Exercise directions:
Copy exactly the stretch of data below from the line with "29: (268, 285)" through the line with "39: (256, 290)", including both of those lines.

(Items from a data source)
____________________
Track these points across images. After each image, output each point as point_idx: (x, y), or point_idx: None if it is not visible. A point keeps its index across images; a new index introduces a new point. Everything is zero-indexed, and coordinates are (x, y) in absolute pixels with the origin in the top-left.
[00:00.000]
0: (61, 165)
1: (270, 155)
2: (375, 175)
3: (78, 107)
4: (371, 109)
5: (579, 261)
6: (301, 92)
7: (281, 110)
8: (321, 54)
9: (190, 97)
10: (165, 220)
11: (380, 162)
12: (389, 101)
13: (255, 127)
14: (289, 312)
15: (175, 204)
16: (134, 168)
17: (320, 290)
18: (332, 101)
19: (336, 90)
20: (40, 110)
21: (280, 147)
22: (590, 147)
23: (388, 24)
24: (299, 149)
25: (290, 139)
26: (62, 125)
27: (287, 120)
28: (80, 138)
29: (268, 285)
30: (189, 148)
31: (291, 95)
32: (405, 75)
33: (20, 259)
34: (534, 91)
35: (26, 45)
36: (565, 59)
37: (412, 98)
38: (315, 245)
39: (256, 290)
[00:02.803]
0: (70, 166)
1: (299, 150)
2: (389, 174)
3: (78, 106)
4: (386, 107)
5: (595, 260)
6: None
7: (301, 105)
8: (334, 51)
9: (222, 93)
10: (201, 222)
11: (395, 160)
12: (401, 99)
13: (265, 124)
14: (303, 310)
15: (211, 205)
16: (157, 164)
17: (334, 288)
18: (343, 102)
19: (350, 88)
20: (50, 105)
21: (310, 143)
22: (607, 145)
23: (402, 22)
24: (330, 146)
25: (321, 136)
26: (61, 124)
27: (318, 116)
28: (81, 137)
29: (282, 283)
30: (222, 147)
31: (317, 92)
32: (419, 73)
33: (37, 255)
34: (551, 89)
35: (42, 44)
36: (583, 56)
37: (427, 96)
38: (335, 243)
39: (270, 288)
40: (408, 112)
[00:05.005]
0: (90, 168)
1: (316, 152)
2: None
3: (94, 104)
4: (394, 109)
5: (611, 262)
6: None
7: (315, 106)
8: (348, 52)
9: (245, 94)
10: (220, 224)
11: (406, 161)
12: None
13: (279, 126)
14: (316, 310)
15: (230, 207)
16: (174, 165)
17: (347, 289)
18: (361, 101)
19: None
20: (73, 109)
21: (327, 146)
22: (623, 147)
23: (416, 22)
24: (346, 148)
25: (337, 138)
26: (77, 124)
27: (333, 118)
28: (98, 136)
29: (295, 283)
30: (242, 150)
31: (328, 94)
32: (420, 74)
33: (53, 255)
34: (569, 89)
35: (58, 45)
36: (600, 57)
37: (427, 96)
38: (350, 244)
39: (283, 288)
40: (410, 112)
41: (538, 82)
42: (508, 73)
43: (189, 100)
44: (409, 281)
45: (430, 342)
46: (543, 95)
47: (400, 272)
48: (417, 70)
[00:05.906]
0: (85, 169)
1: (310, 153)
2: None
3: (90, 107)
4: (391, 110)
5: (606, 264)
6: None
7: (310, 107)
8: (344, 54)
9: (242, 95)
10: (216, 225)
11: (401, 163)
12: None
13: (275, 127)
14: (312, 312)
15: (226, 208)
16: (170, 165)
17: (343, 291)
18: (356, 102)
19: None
____________________
Finished task:
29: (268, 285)
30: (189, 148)
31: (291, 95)
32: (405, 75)
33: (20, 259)
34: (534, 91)
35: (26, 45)
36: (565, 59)
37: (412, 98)
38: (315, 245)
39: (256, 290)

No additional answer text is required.